Would this same piece work better had they had more time to rehearse? It’s hard to say. As much as art is about self expression, there’s beauty in restriction. It didn’t hurt that Abi had previously adapted the same script in Texas with a different cast. The assistant director, Masha, told me that there were certain scenes in the play that had to be removed, because they were impossible to recreate especially with the time constraints. Yet, the play kept its same lighthearted pace throughout.
The Red and White queens were a highlight of the show for me. They were so energetic in contrast to Alice, who was clearly the straight man throughout the play. They were played by Augusta Wind and Little Star respectively. Genderfuck and gender fluid characters make perfect sense in a setting like Wonderland. In a place where cats can talk, why not have the King of cards be played by a woman? So, the Red and White queens being played by drag queens somehow feels simple, yet fresh. Their performance incorporated a lot of shade throwing, and word play, which perfectly aligns with Lewis Carrol’s original story.

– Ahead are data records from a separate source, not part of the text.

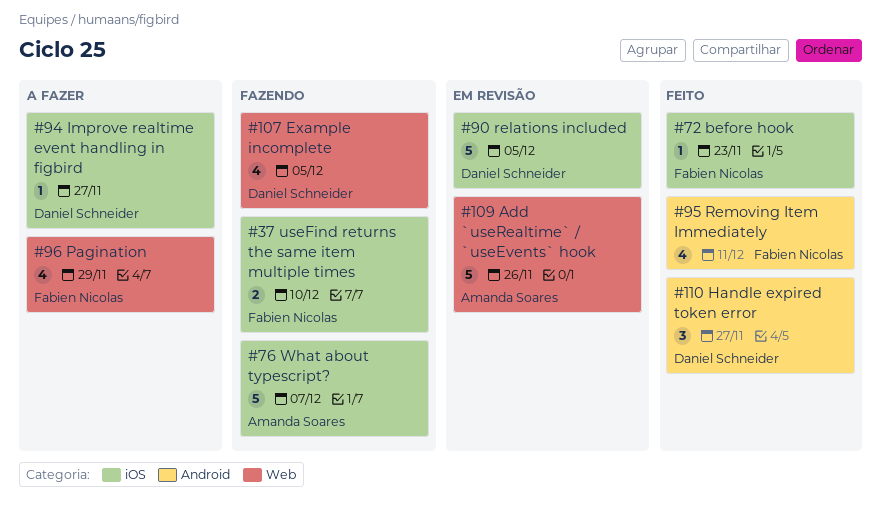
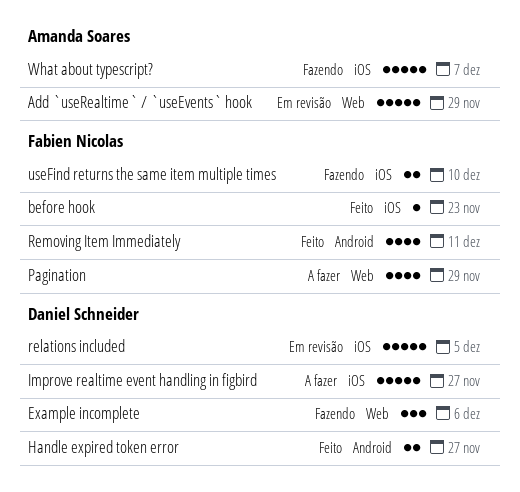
Add `useRealtime` / `useEvents` hook, due: Nov 26 -> Nov 29
Example incomplete, estimate: 4 -> 3
Example incomplete, due: Dec 5 -> Dec 6
Handle expired token error, estimate: 3 -> 2
Improve realtime event handling in figbird, estimate: 1 -> 5

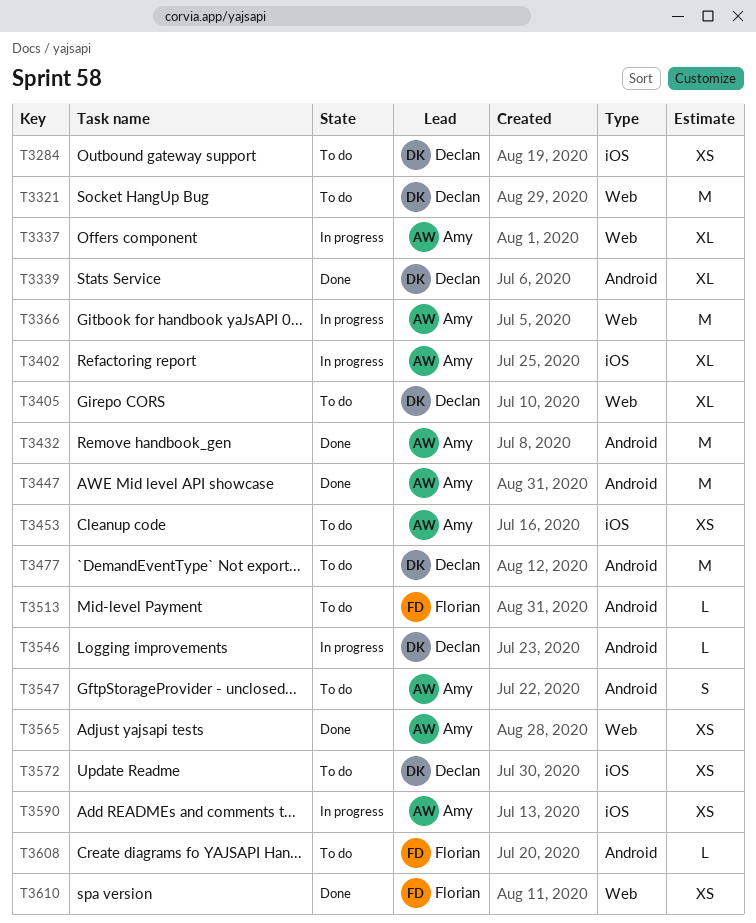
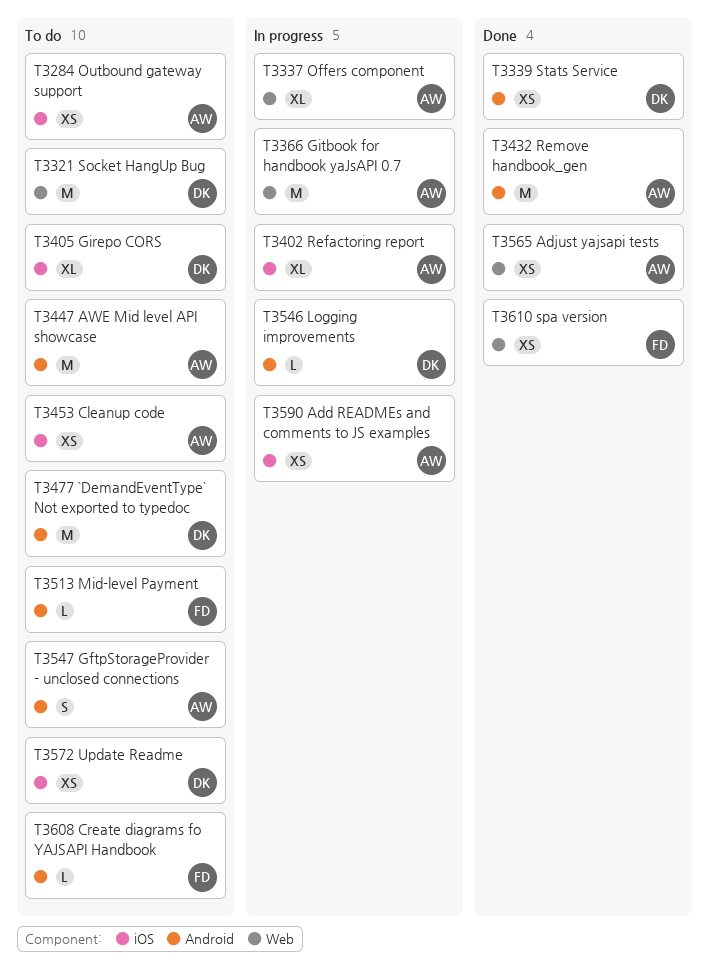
T3284, owner: Declan -> Amy
T3339, estimate: XL -> XS
T3405, label: Web -> iOS
T3447, status: Done -> To do

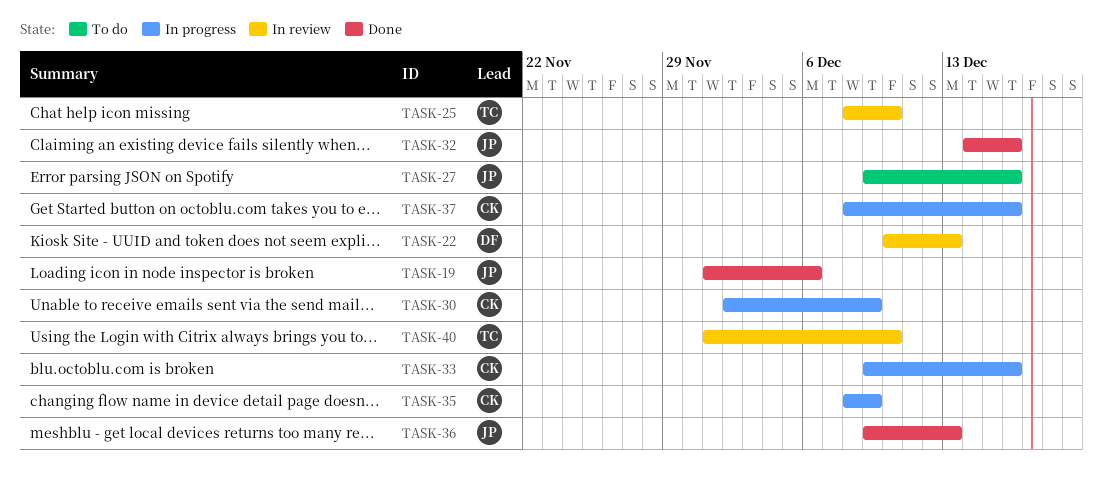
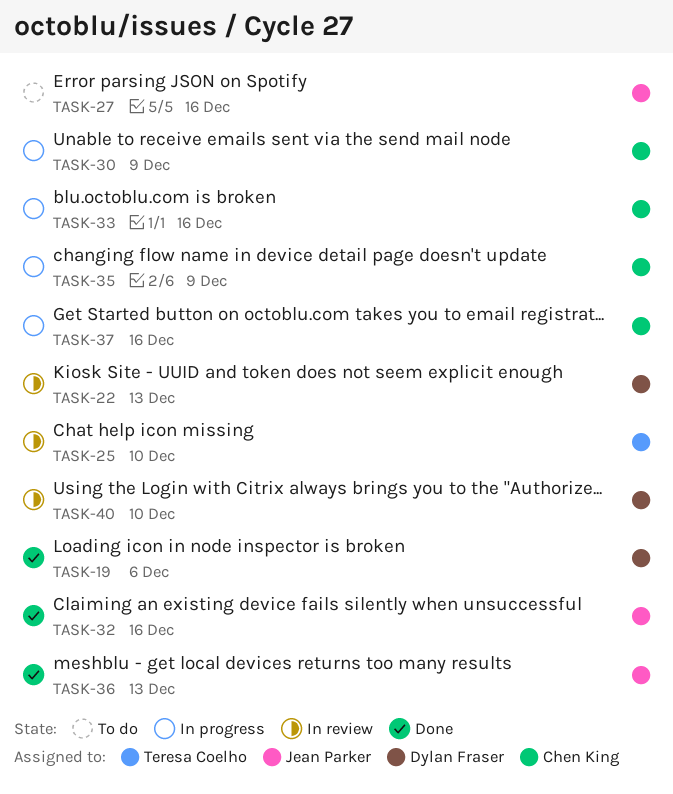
TASK-19, owner: Jean Parker -> Dylan Fraser
TASK-40, owner: Teresa Coelho -> Dylan Fraser

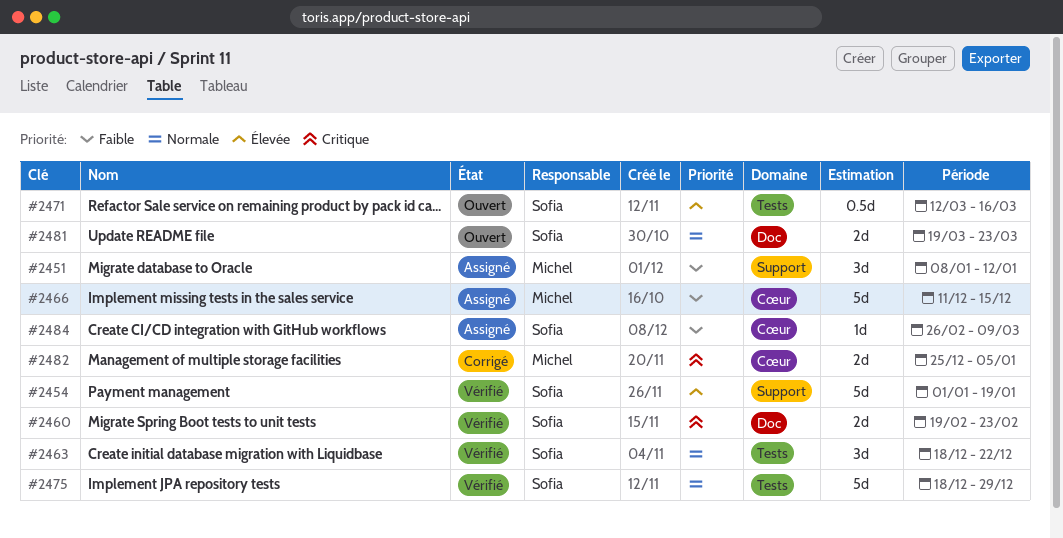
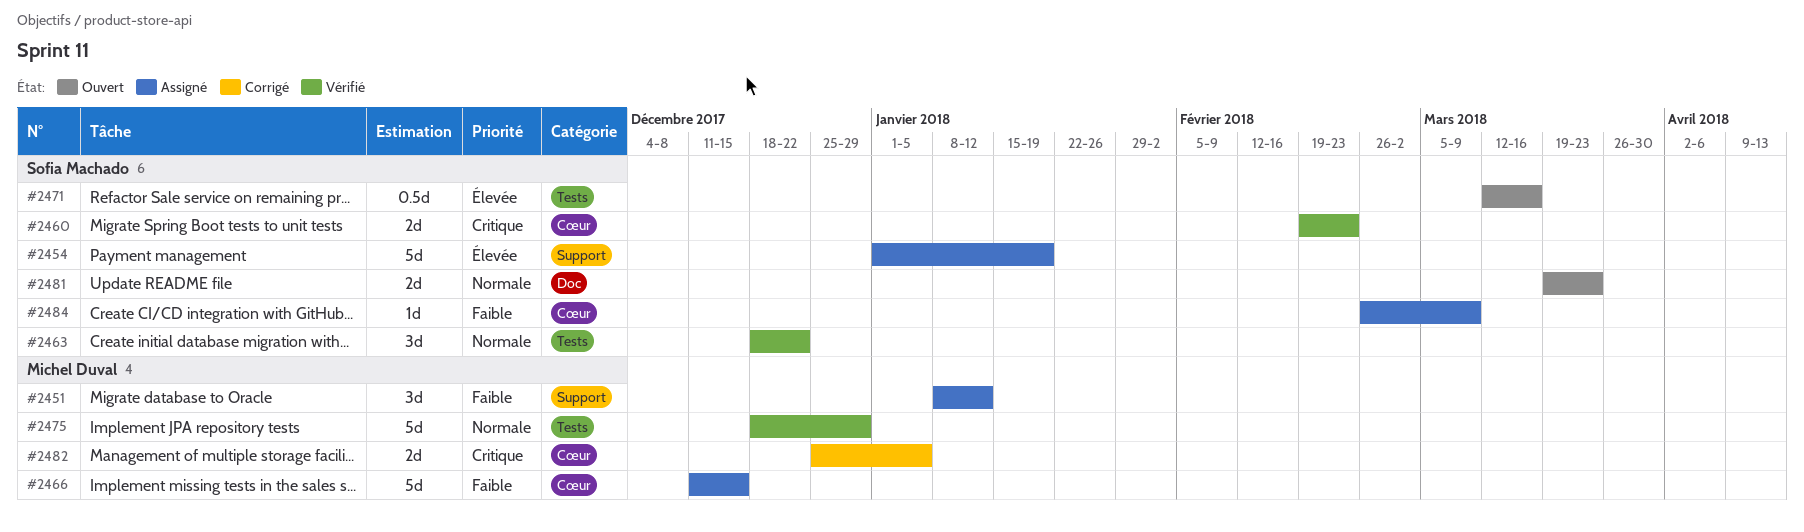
#2454, status: Vérifié -> Assigné
#2460, label: Doc -> Cœur
#2475, owner: Sofia Machado -> Michel Duval

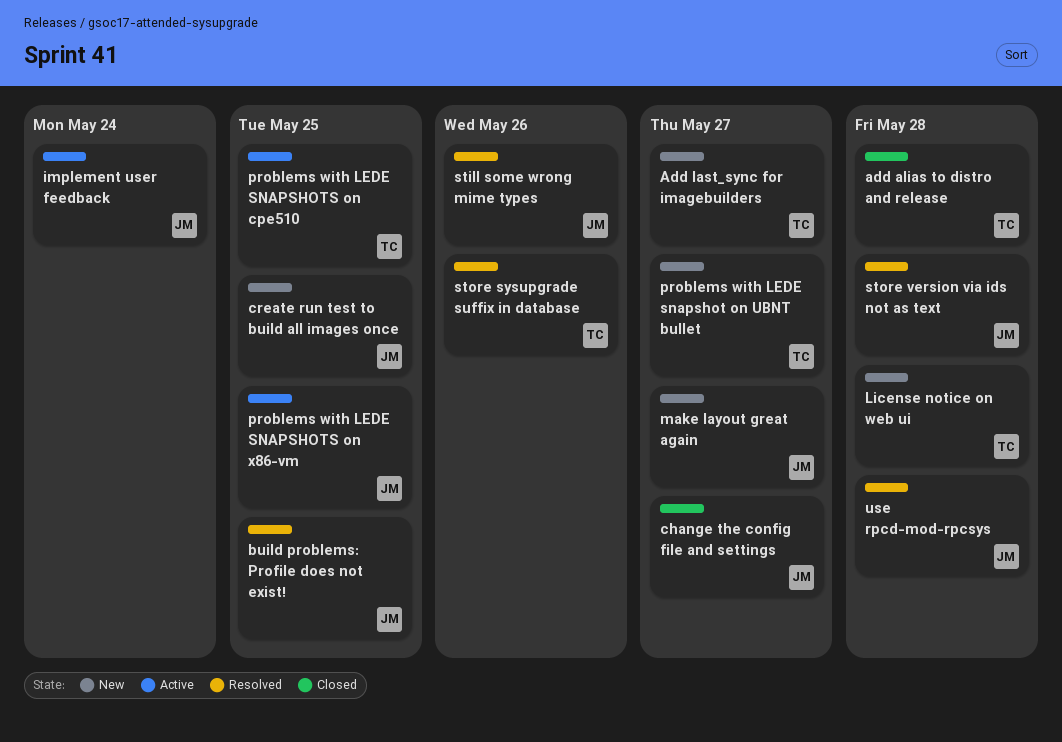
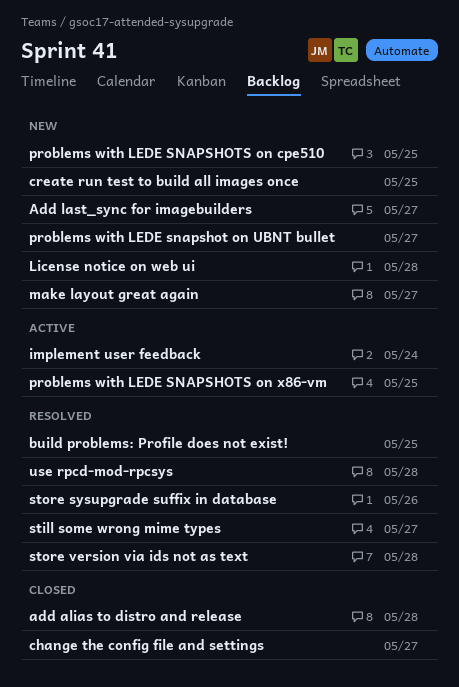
problems with LEDE SNAPSHOTS on cpe510, status: Active -> New
still some wrong mime types, due: May 26 -> May 27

I think a big mistake people make when adapting Alice’s Adventures in Wonderland (1865) is that they try to insert logic and heavy plot into it. This can work, but rarely does. It’s understandable why someone would attempt to do so, as there are so many ideas introduced in the original story that you could extrapolate on. However, then the whimsy often gets lost. At its core, Alice’s Adventures in Wonderland (1865) is a children’s book about a little girl having an adventure in a topsy-turvy world. It doesn’t need a coherent plot or some big life lesson to work. Children, just like adults, deserve media that’s only goal is to entertain, and Alice in 24 does exactly that. Spending the afternoon with these wacky characters was a great way to spend a Sunday.